[Source texts of formatted documents]
Start of Block

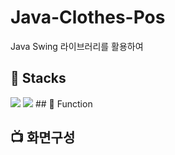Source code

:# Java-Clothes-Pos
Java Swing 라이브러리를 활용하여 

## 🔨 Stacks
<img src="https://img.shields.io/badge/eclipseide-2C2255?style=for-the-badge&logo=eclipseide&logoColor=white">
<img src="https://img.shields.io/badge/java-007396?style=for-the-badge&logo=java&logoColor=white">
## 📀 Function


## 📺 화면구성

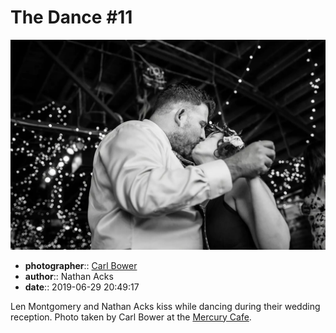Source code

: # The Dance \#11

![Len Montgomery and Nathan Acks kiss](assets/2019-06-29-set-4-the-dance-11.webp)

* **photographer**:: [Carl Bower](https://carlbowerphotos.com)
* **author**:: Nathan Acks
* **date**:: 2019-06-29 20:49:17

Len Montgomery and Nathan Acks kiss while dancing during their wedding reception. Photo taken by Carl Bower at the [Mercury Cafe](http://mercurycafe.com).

End of Block
Start of Block

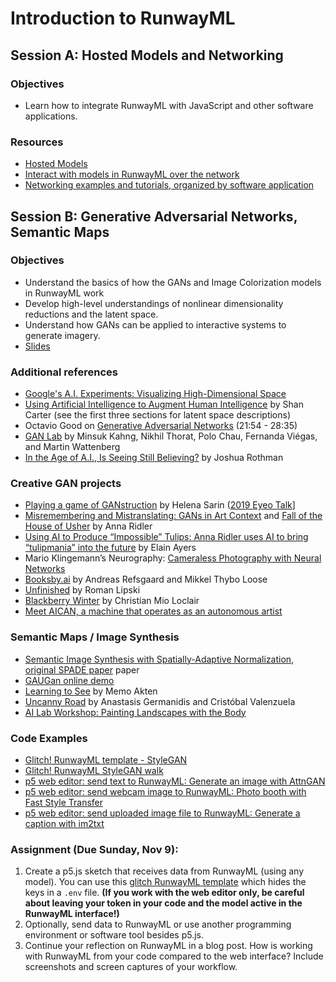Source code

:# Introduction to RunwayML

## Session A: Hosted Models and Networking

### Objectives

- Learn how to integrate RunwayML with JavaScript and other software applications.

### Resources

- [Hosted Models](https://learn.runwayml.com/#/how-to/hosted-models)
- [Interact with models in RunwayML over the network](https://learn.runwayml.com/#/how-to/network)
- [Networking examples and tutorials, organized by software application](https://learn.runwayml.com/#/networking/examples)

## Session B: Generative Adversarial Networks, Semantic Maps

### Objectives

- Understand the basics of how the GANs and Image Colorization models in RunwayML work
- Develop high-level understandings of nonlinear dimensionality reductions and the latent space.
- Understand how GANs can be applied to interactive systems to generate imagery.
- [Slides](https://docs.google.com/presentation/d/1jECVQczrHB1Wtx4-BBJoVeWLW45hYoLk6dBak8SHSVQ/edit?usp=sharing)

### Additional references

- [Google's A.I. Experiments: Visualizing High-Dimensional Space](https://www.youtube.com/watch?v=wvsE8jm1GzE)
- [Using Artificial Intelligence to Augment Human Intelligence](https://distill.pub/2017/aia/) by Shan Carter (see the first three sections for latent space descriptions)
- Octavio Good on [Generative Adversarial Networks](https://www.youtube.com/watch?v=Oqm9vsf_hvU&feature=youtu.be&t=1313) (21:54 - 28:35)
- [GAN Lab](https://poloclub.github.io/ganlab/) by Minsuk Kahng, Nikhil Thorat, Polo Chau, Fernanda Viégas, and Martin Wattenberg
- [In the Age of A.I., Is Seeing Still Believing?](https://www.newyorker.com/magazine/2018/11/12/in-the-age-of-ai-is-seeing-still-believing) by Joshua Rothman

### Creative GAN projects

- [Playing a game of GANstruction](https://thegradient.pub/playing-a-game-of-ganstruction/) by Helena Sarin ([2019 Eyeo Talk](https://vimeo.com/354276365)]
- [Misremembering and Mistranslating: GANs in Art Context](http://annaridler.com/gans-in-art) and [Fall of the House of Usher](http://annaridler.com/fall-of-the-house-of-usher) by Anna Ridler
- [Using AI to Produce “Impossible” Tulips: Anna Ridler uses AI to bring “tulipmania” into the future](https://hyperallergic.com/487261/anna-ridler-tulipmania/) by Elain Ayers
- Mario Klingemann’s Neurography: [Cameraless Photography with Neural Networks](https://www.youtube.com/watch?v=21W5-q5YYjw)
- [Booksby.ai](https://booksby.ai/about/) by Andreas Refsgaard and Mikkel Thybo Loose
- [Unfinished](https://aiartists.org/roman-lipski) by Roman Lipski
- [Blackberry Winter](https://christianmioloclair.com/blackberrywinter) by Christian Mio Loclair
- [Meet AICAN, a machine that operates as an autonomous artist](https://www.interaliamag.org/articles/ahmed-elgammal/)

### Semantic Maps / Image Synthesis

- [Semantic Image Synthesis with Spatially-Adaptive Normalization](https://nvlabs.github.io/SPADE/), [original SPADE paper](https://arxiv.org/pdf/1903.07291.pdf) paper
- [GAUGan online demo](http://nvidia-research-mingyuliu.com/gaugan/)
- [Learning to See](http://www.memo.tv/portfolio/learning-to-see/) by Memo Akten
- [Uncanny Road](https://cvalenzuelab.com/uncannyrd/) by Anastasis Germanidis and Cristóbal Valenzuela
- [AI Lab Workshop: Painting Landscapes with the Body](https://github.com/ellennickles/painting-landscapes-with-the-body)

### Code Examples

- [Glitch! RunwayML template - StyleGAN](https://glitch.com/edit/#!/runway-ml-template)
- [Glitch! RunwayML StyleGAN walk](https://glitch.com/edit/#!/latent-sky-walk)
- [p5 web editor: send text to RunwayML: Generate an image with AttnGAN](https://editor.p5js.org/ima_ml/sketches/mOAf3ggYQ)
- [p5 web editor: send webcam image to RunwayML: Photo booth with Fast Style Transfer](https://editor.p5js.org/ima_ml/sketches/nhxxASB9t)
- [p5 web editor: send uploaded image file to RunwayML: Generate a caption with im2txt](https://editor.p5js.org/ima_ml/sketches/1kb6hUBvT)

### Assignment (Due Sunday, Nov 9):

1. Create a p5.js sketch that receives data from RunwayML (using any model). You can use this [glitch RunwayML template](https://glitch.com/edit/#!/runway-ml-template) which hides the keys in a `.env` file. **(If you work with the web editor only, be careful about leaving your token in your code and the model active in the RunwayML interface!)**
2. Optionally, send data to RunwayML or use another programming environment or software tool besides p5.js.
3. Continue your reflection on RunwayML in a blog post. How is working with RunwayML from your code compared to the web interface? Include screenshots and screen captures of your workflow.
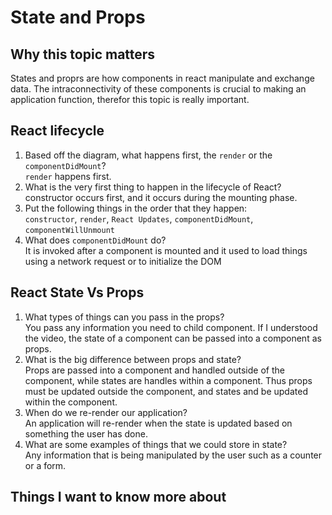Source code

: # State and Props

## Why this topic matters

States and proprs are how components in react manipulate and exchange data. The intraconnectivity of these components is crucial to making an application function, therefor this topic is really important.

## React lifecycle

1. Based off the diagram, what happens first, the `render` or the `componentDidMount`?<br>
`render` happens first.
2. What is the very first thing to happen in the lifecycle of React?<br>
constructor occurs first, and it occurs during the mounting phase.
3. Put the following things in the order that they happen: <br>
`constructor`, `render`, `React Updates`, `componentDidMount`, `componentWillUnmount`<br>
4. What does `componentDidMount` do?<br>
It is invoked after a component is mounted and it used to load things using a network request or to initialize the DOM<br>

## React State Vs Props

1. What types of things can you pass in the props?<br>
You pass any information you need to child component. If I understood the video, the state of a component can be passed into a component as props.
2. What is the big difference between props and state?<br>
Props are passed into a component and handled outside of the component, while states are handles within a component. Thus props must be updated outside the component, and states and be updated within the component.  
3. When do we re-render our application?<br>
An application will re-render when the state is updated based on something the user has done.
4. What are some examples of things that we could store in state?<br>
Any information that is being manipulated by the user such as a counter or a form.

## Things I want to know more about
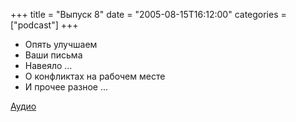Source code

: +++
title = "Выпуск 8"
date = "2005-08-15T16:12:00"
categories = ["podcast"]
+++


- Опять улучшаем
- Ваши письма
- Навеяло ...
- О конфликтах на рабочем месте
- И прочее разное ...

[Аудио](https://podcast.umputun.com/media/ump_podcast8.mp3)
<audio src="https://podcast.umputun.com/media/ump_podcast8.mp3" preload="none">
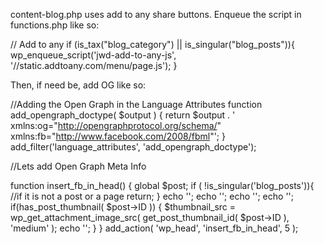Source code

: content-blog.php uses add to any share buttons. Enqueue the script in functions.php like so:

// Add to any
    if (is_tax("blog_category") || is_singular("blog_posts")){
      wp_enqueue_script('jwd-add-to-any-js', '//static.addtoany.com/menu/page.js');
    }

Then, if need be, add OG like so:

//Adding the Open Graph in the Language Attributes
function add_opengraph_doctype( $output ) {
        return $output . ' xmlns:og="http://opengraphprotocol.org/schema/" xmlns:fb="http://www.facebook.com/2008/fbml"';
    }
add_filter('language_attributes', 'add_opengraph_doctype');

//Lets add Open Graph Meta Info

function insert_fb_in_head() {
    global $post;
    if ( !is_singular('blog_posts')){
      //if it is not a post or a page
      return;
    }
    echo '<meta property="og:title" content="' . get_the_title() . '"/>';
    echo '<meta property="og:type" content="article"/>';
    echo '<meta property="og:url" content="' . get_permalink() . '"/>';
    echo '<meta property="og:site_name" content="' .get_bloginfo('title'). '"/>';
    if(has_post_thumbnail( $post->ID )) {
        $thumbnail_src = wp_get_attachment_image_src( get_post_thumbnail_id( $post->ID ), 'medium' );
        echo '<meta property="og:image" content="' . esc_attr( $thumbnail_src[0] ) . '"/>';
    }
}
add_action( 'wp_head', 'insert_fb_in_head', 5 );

End of Block
Start of Block

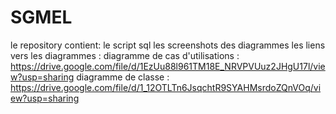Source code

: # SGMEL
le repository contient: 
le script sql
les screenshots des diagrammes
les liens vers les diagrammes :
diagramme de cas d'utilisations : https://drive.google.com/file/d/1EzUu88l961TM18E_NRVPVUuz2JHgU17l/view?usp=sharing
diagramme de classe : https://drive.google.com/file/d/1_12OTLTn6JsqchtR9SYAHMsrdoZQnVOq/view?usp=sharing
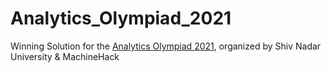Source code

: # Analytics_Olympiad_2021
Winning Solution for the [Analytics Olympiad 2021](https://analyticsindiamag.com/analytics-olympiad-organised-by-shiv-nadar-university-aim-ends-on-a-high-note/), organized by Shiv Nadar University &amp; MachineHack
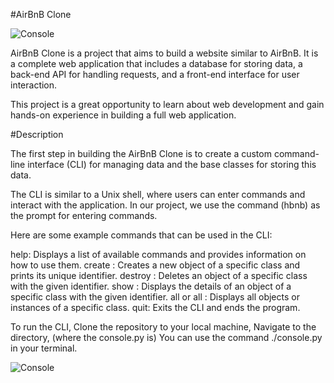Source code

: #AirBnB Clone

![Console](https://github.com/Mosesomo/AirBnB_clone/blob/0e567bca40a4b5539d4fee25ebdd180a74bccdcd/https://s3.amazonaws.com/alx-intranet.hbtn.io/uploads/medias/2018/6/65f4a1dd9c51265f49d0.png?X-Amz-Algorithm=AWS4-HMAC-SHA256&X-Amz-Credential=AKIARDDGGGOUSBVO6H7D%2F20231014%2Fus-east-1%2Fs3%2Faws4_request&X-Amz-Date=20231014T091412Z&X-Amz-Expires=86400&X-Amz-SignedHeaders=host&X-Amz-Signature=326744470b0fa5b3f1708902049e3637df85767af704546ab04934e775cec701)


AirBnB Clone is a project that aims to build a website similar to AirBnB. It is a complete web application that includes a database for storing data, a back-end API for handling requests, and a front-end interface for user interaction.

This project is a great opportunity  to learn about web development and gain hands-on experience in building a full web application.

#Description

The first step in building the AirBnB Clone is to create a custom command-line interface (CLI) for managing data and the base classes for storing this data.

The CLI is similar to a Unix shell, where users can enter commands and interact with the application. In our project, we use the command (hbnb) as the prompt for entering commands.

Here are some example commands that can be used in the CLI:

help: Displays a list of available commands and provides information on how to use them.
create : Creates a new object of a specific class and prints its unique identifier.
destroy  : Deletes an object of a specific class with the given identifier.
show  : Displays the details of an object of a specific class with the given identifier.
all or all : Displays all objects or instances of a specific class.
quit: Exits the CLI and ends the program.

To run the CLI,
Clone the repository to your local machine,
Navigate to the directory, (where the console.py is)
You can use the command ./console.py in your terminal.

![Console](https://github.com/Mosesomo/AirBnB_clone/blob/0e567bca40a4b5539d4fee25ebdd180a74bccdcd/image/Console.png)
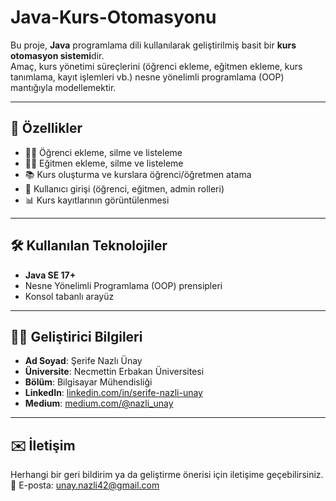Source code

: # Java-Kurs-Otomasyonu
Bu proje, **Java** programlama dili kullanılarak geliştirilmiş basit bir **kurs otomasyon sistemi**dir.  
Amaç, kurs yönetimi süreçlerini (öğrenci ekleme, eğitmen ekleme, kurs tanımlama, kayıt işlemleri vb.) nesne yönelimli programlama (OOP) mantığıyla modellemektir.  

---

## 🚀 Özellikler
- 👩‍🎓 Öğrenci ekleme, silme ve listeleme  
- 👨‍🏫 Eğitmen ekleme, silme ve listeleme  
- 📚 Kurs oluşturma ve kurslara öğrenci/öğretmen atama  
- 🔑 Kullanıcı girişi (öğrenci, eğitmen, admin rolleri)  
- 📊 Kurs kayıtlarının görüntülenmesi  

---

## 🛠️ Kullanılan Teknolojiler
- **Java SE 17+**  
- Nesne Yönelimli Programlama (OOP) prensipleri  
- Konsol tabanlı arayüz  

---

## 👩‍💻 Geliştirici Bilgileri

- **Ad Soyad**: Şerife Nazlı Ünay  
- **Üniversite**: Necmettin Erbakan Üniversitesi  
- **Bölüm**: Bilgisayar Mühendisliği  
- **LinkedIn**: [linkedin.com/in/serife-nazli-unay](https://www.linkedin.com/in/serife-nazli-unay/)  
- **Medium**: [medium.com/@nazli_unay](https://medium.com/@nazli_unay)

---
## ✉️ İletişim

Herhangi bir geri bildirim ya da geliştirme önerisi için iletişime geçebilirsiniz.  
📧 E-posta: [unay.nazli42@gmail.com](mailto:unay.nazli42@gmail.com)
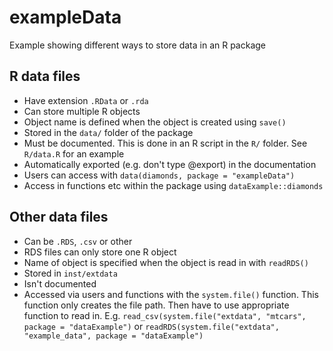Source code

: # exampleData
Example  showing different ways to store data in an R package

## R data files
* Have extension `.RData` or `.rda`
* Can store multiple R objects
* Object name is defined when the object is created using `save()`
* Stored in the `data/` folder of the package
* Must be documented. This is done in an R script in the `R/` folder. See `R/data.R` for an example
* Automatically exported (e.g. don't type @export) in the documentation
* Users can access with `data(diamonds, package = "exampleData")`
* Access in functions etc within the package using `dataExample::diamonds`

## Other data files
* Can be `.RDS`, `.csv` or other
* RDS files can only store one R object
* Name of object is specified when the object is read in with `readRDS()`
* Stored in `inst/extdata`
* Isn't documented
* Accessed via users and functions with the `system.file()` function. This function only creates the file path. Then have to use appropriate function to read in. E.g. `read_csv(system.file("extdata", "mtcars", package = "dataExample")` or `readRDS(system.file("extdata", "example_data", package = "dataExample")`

End of Block

▸ **HOW TO COMPLETE THIS TASK**: Of the lines above, extract only those from the line with "- [Misremembering and" to the line with "Christian Mio Loclair", both included, exactly as written.

▸ **RESPONSE TO THE EXERCISE**:
- [Misremembering and Mistranslating: GANs in Art Context](http://annaridler.com/gans-in-art) and [Fall of the House of Usher](http://annaridler.com/fall-of-the-house-of-usher) by Anna Ridler
- [Using AI to Produce “Impossible” Tulips: Anna Ridler uses AI to bring “tulipmania” into the future](https://hyperallergic.com/487261/anna-ridler-tulipmania/) by Elain Ayers
- Mario Klingemann’s Neurography: [Cameraless Photography with Neural Networks](https://www.youtube.com/watch?v=21W5-q5YYjw)
- [Booksby.ai](https://booksby.ai/about/) by Andreas Refsgaard and Mikkel Thybo Loose
- [Unfinished](https://aiartists.org/roman-lipski) by Roman Lipski
- [Blackberry Winter](https://christianmioloclair.com/blackberrywinter) by Christian Mio Loclair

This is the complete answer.